全身性強皮症(高田和生)
連載
2012.02.06
もう膠原病は怖くない!
臨床医が知っておくべき膠原病診療のポイント
◆その9◆
全身性強皮症
高田和生(東京医科歯科大学 医歯学融合教育支援センター 准教授)
(2960号よりつづく)
膠原病は希少疾患ですが,病態はさまざまな臓器におよび,多くの患者で鑑別疾患に挙がります。また,内科でありながらその症候は特殊で,多くは実際の診療を通してでなければとらえにくいものです。本連載では,膠原病を疑ったとき,膠原病患者を診るとき,臨床医が知っておくべきポイントを紹介し,膠原病専門診療施設での実習・研修でしか得られない学習機会を紙面で提供します。
今回は,全身性強皮症(Systemic sclerosis;SSc)の考え方と診療におけるポイントを学びます。
(?)限局性強皮症と限局型全身性強皮症は同じ?
強皮症(Scleroderma)には,SScのほか,限局性強皮症(Localized scleroderma)も含まれます(図1)。
図1 強皮症の分類(Semin Arthritis Rheum. 2011[PMID:22169458]より改変) *斑状強皮症と線状強皮症の頻度分布は小児と成人で異なり,小児では線状強皮症が主体(約3分の2),成人では逆となる。 |
後者は,前者より発症年齢がやや低く(20-40代),レイノー現象や内臓臓器病変合併はまれであり,生命予後は良好です。なお,後述する限局型全身性強皮症とは大きく異なるので整理して理解する必要があります。

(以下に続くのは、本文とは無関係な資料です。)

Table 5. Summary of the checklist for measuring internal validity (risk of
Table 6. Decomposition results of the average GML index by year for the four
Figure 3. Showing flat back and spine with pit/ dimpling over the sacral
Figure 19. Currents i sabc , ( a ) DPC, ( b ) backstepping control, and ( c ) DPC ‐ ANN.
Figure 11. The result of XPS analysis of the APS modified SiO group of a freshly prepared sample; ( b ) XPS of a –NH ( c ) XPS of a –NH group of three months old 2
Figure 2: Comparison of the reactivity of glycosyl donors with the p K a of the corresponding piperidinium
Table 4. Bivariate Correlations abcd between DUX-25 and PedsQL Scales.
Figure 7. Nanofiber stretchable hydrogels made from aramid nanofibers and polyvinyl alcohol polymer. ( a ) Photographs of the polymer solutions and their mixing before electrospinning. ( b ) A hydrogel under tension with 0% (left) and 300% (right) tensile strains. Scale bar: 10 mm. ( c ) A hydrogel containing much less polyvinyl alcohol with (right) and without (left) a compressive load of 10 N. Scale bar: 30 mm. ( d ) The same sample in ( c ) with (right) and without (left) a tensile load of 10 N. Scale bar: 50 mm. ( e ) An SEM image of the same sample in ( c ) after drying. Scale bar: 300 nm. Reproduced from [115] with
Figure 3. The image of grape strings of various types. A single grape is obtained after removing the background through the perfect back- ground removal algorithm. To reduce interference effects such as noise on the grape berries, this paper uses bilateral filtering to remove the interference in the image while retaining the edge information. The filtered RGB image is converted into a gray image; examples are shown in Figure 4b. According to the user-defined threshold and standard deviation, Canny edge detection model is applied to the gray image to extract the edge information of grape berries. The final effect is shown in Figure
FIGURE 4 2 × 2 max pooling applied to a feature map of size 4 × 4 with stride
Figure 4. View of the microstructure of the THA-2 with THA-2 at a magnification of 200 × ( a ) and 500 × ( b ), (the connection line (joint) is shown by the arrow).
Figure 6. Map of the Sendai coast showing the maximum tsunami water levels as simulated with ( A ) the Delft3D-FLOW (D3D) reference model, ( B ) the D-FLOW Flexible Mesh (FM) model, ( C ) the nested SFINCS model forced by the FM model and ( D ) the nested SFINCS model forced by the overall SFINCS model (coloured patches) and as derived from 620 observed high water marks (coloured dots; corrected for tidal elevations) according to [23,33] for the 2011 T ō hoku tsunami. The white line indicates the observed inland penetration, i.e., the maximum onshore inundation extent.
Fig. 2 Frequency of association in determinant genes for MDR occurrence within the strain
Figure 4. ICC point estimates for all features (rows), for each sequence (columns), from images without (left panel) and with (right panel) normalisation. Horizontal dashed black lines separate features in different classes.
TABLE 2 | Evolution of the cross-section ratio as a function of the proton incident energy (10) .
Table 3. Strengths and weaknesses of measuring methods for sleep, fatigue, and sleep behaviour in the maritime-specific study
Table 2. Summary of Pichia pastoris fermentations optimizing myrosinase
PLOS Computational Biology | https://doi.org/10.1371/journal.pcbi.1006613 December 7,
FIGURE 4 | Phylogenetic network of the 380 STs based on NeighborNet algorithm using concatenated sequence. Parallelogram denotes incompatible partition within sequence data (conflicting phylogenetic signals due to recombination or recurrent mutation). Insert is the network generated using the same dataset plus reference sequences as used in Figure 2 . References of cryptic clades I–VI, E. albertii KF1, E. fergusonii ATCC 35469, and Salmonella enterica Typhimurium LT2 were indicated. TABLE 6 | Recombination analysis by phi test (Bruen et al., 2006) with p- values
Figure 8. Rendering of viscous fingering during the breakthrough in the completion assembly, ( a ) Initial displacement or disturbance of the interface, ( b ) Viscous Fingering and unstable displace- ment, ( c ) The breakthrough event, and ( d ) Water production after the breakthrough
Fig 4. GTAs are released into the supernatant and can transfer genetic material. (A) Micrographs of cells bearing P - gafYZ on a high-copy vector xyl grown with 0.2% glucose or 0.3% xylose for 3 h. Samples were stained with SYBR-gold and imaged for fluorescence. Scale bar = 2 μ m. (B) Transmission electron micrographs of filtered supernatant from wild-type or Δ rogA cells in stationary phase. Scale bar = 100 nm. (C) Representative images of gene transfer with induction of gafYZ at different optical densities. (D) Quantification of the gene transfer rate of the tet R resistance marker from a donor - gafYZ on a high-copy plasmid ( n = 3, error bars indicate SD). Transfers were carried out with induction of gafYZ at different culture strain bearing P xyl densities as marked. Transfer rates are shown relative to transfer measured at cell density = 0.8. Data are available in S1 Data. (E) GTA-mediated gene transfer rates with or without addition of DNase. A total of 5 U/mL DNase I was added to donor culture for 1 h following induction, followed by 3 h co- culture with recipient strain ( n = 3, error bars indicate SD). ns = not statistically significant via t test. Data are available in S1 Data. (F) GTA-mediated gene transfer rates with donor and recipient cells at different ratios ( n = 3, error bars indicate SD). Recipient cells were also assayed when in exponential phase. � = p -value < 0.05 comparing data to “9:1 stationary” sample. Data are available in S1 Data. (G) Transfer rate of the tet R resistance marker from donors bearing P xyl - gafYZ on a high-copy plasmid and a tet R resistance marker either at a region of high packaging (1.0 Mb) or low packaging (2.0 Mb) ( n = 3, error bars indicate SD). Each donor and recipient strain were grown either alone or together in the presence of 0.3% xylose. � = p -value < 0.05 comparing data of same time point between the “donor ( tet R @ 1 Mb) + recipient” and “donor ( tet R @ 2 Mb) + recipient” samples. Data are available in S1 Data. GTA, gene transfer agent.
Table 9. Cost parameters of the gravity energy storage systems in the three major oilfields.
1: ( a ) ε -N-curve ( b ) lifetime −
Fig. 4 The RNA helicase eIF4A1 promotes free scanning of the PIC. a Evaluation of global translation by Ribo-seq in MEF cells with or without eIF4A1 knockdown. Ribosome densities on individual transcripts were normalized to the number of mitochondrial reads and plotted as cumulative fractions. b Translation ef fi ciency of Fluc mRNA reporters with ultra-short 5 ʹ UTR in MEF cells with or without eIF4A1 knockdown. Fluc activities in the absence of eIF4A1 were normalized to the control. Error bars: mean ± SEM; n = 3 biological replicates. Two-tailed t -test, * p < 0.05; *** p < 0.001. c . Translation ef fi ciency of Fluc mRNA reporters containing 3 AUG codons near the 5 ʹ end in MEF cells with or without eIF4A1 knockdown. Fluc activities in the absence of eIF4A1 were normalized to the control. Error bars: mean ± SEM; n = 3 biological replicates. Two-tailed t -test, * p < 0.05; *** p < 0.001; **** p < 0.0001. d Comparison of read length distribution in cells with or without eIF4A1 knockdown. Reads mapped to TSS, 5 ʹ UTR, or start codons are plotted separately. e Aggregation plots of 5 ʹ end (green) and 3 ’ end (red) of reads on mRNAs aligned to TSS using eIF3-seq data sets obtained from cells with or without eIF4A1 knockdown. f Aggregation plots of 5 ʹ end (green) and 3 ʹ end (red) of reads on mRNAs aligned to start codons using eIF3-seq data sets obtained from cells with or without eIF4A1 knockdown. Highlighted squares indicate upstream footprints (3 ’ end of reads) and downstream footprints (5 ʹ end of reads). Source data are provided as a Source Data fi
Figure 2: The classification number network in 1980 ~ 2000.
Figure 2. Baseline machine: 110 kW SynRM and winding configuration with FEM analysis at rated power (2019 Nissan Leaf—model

(!)全身性強皮症の限局型とびまん型:単なる皮膚硬化の範囲による違いではない
全身性強皮症(日本における推定患者数1万人弱)は,皮膚硬化の範囲により限局型全身性強皮症(Limited cutaneous systemic sclerosis;lcSSc)とびまん型全身性強皮症(Diffuse cutaneous systemic sclerosis;dcSSc)に分けられ,両者は自己抗体や発症経過,内臓臓器病変合併頻度など,さまざまな点で異なります(表)。さらに,全身性強皮症に伴う自己抗体や内臓臓器病変,レイノー現象などを伴いながら皮膚硬化をみないSystemic sclerosis sine scleroderma(sineは英語のwithoutを意味するラテン語)もまれに経験されます(図1)。なお,CREST症候群はlcSScと同義ではなくその亜型です(“C”のcalcinosisを伴う症例はまれ)。
表 全身性強皮症の亜型と内臓臓器病変合併頻度(Mod Rheumatol. 2011[PMID:21874591]より改変) |
※消化器病変は半数では無症候性。罹患率は食道>小腸>大腸。小腸病変による吸収不良は10-30%でみられ,また少数例は偽性腸閉塞症(小腸または大腸病変による)を繰り返す。 |
(!)dcSScとlcSScは,皮膚硬化とレイノー現象の発症時期との関係で識別可能
dcSScは皮膚病変とレイノー現象がほぼ同時期に発症し,皮膚硬化は当初5年程度かけて進行しピークを迎えた後は,緩徐ですが軟化傾向となります(図2)。よって,当初の硬化速度とピークの程度が低い場合は,その後の軟化によりほぼ肉眼的には正常に近い皮膚に戻る場合もあります。内臓臓器病変が出現するのも当初5年程度ですが(肺高血圧症を除く),それらは皮膚病変ピーク後も進行します。